Que les livres fassent partie intégrante de la culture et de l'éducation nous apparaît, à nous Européens, comme une évidence immuable. Nous le découvrons du reste très tôt, en abordant les grands classiques durant la scolarité. Toutefois, il faut s'imaginer ce qu'ils peuvent représenter dans certaines contrées, là où vouloir s'instruire revient à défier le destin. Les jeunes filles, refusant avec courage la fatalité de l'illettrisme, parfois au péril de leur vie, ne souhaitent qu'une chose: aller en classe et apprendre dans les livres. Certes, ceux-ci ne résoudront pas à eux seuls tous les problèmes, mais contribuent tant, à travers des valeurs universelles, à de meilleures conditions de vie et à l'émancipation de la femme. Et comment alors ne pas s'émouvoir devant la joie et la fierté qu'exprime le sourire radieux de ces petites écolières, pour qui posséder un livre est la plus belle chose qui soit?
Encre ou pixels
Ainsi, partout dans le monde, la lecture fait-elle contrepoids à l'ignorance et à la superficialité, et pur est le souffle de liberté qu'elle exhale. Mais savons-nous encore le reconnaître, le mesurer à sa juste valeur? Il est permis d'en douter. Dans une société en manque de repères, trop souvent clivée par des idéologies destructrices, les livres sont parfois relégués au rang de simples accessoires. Un tel détachement s'explique par le fait que l'abondance de l'offre littéraire, qui, soit dit en passant, n'est pas toujours un garant de qualité, soit considérée comme allant de soi; car en effet, s'accoutumer à l'opulence entrave l'éveil de l'appétit, la jouissance que l'on peut tirer de l'essentiel.
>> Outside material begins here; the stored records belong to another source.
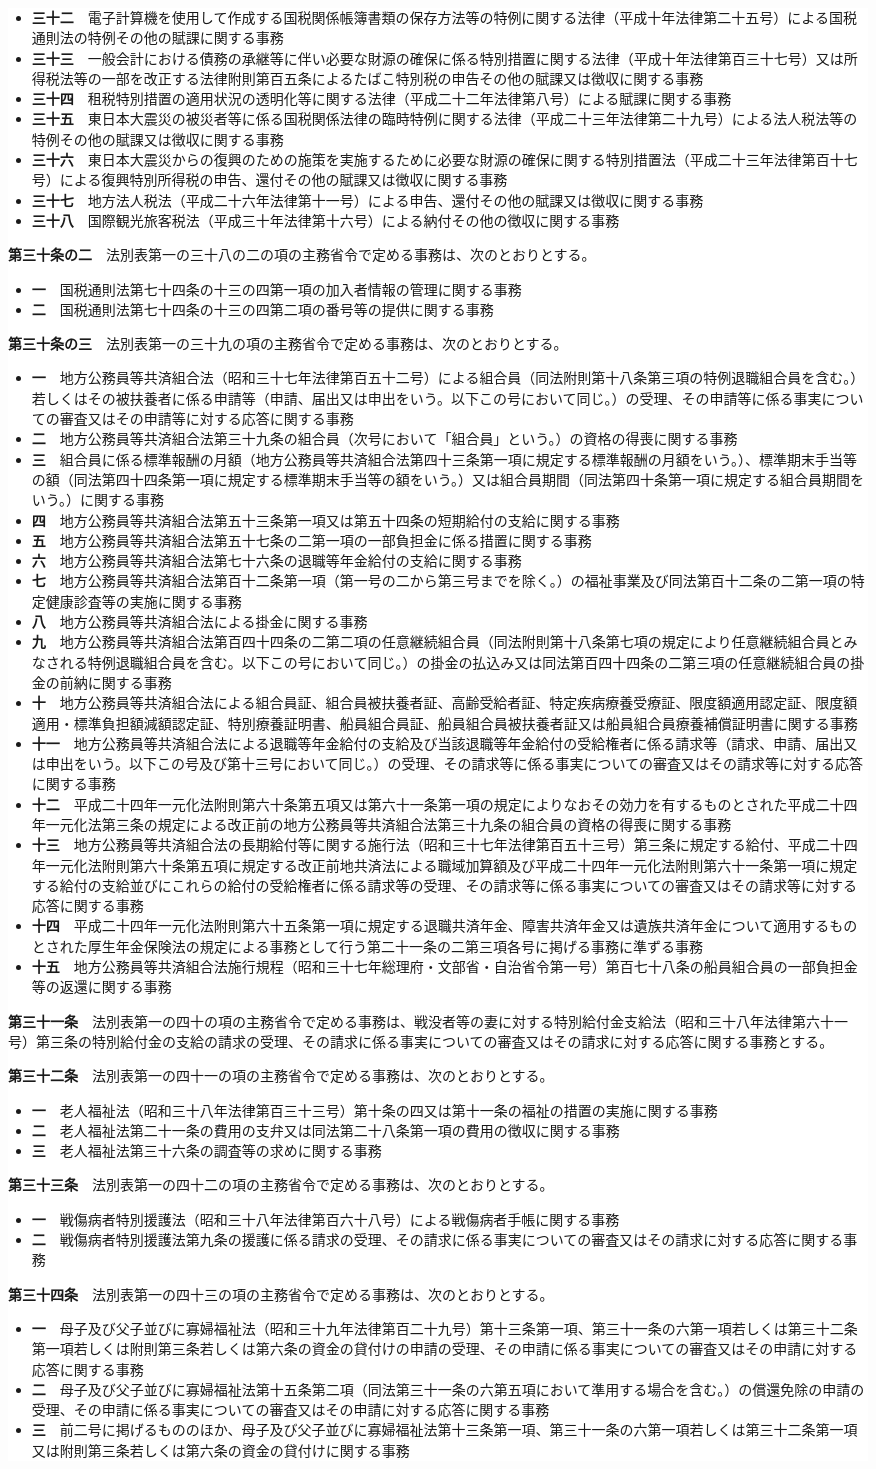 * **三十二**　電子計算機を使用して作成する国税関係帳簿書類の保存方法等の特例に関する法律（平成十年法律第二十五号）による国税通則法の特例その他の賦課に関する事務  
* **三十三**　一般会計における債務の承継等に伴い必要な財源の確保に係る特別措置に関する法律（平成十年法律第百三十七号）又は所得税法等の一部を改正する法律附則第百五条によるたばこ特別税の申告その他の賦課又は徴収に関する事務  
* **三十四**　租税特別措置の適用状況の透明化等に関する法律（平成二十二年法律第八号）による賦課に関する事務  
* **三十五**　東日本大震災の被災者等に係る国税関係法律の臨時特例に関する法律（平成二十三年法律第二十九号）による法人税法等の特例その他の賦課又は徴収に関する事務  
* **三十六**　東日本大震災からの復興のための施策を実施するために必要な財源の確保に関する特別措置法（平成二十三年法律第百十七号）による復興特別所得税の申告、還付その他の賦課又は徴収に関する事務  
* **三十七**　地方法人税法（平成二十六年法律第十一号）による申告、還付その他の賦課又は徴収に関する事務  
* **三十八**　国際観光旅客税法（平成三十年法律第十六号）による納付その他の徴収に関する事務  
  
**第三十条の二**　法別表第一の三十八の二の項の主務省令で定める事務は、次のとおりとする。  
* **一**　国税通則法第七十四条の十三の四第一項の加入者情報の管理に関する事務  
* **二**　国税通則法第七十四条の十三の四第二項の番号等の提供に関する事務  
  
**第三十条の三**　法別表第一の三十九の項の主務省令で定める事務は、次のとおりとする。  
* **一**　地方公務員等共済組合法（昭和三十七年法律第百五十二号）による組合員（同法附則第十八条第三項の特例退職組合員を含む。）若しくはその被扶養者に係る申請等（申請、届出又は申出をいう。以下この号において同じ。）の受理、その申請等に係る事実についての審査又はその申請等に対する応答に関する事務  
* **二**　地方公務員等共済組合法第三十九条の組合員（次号において「組合員」という。）の資格の得喪に関する事務  
* **三**　組合員に係る標準報酬の月額（地方公務員等共済組合法第四十三条第一項に規定する標準報酬の月額をいう。）、標準期末手当等の額（同法第四十四条第一項に規定する標準期末手当等の額をいう。）又は組合員期間（同法第四十条第一項に規定する組合員期間をいう。）に関する事務  
* **四**　地方公務員等共済組合法第五十三条第一項又は第五十四条の短期給付の支給に関する事務  
* **五**　地方公務員等共済組合法第五十七条の二第一項の一部負担金に係る措置に関する事務  
* **六**　地方公務員等共済組合法第七十六条の退職等年金給付の支給に関する事務  
* **七**　地方公務員等共済組合法第百十二条第一項（第一号の二から第三号までを除く。）の福祉事業及び同法第百十二条の二第一項の特定健康診査等の実施に関する事務  
* **八**　地方公務員等共済組合法による掛金に関する事務  
* **九**　地方公務員等共済組合法第百四十四条の二第二項の任意継続組合員（同法附則第十八条第七項の規定により任意継続組合員とみなされる特例退職組合員を含む。以下この号において同じ。）の掛金の払込み又は同法第百四十四条の二第三項の任意継続組合員の掛金の前納に関する事務  
* **十**　地方公務員等共済組合法による組合員証、組合員被扶養者証、高齢受給者証、特定疾病療養受療証、限度額適用認定証、限度額適用・標準負担額減額認定証、特別療養証明書、船員組合員証、船員組合員被扶養者証又は船員組合員療養補償証明書に関する事務  
* **十一**　地方公務員等共済組合法による退職等年金給付の支給及び当該退職等年金給付の受給権者に係る請求等（請求、申請、届出又は申出をいう。以下この号及び第十三号において同じ。）の受理、その請求等に係る事実についての審査又はその請求等に対する応答に関する事務  
* **十二**　平成二十四年一元化法附則第六十条第五項又は第六十一条第一項の規定によりなおその効力を有するものとされた平成二十四年一元化法第三条の規定による改正前の地方公務員等共済組合法第三十九条の組合員の資格の得喪に関する事務  
* **十三**　地方公務員等共済組合法の長期給付等に関する施行法（昭和三十七年法律第百五十三号）第三条に規定する給付、平成二十四年一元化法附則第六十条第五項に規定する改正前地共済法による職域加算額及び平成二十四年一元化法附則第六十一条第一項に規定する給付の支給並びにこれらの給付の受給権者に係る請求等の受理、その請求等に係る事実についての審査又はその請求等に対する応答に関する事務  
* **十四**　平成二十四年一元化法附則第六十五条第一項に規定する退職共済年金、障害共済年金又は遺族共済年金について適用するものとされた厚生年金保険法の規定による事務として行う第二十一条の二第三項各号に掲げる事務に準ずる事務  
* **十五**　地方公務員等共済組合法施行規程（昭和三十七年総理府・文部省・自治省令第一号）第百七十八条の船員組合員の一部負担金等の返還に関する事務  
  
**第三十一条**　法別表第一の四十の項の主務省令で定める事務は、戦没者等の妻に対する特別給付金支給法（昭和三十八年法律第六十一号）第三条の特別給付金の支給の請求の受理、その請求に係る事実についての審査又はその請求に対する応答に関する事務とする。  
  
**第三十二条**　法別表第一の四十一の項の主務省令で定める事務は、次のとおりとする。  
* **一**　老人福祉法（昭和三十八年法律第百三十三号）第十条の四又は第十一条の福祉の措置の実施に関する事務  
* **二**　老人福祉法第二十一条の費用の支弁又は同法第二十八条第一項の費用の徴収に関する事務  
* **三**　老人福祉法第三十六条の調査等の求めに関する事務  
  
**第三十三条**　法別表第一の四十二の項の主務省令で定める事務は、次のとおりとする。  
* **一**　戦傷病者特別援護法（昭和三十八年法律第百六十八号）による戦傷病者手帳に関する事務  
* **二**　戦傷病者特別援護法第九条の援護に係る請求の受理、その請求に係る事実についての審査又はその請求に対する応答に関する事務  
  
**第三十四条**　法別表第一の四十三の項の主務省令で定める事務は、次のとおりとする。  
* **一**　母子及び父子並びに寡婦福祉法（昭和三十九年法律第百二十九号）第十三条第一項、第三十一条の六第一項若しくは第三十二条第一項若しくは附則第三条若しくは第六条の資金の貸付けの申請の受理、その申請に係る事実についての審査又はその申請に対する応答に関する事務  
* **二**　母子及び父子並びに寡婦福祉法第十五条第二項（同法第三十一条の六第五項において準用する場合を含む。）の償還免除の申請の受理、その申請に係る事実についての審査又はその申請に対する応答に関する事務  
* **三**　前二号に掲げるもののほか、母子及び父子並びに寡婦福祉法第十三条第一項、第三十一条の六第一項若しくは第三十二条第一項又は附則第三条若しくは第六条の資金の貸付けに関する事務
Et ce constat semble d'autant plus se confirmer lorsque, comme le laisse à penser la dynamique sociétale actuelle, l'existence elle-même tend à se déshumaniser.
Par la percée des supports numériques, les parutions papier tendent à disparaître. Le souci écologique actuel, ô combien légitime au vu de l'urgence climatique, ne peut toutefois en être la raison première. Car en effet, il est aisément concevable que la contribution des livres -désormais issus du recyclage ou de sources responsables- au réchauffement de la planète est minime, voire nulle en comparaison de l'industrie lourde ou de certains modes de transport fortement polluants. Mais il n'en demeure pas moins qu'en perdant leur enveloppe corporelle, ils se voient aussi déposséder d'une partie de leur âme. Leur version électronique ne saurait faire partager ce sentiment magique que l'on éprouve en tenant entre ses mains un volume ouvert, en feuilletant à l'envie ses pages dont émane un doux parfum d'ancienneté. Voir ainsi les livres malmenés, sacrifiés sur l'autel de la technologie, me fait de la peine. Et, inévitablement, je songe à tous ces trésors sur l'étagère de la bibliothèque, compagnons d'une vie, qui resteront seuls, sans descendance, derniers exemplaires d'une époque peut-être à jamais révolue.
En écrivant ces quelques lignes, je n'ai pas la prétention de donner une liste exhaustive des nombreuses vertus de la lecture, ni celle d'affirmer que chacun d'entre nous y trouvera nécessairement sa propre vérité. Mon souhait est donc uniquement celui de rappeler que les livres sont essentiels à l'humanité, en tant que vecteurs d'universalité et de savoir. Que le bonheur qu'ils peuvent procurer n'a pas de prix. Et que la lecture reste avant tout un moyen de s'échapper, de s'évader sur les chemins de la connaissance, permettant ainsi à l'esprit, léger, de s'élever tel un oiseau cherchant à atteindre les hautes cimes des montagnes éternelles.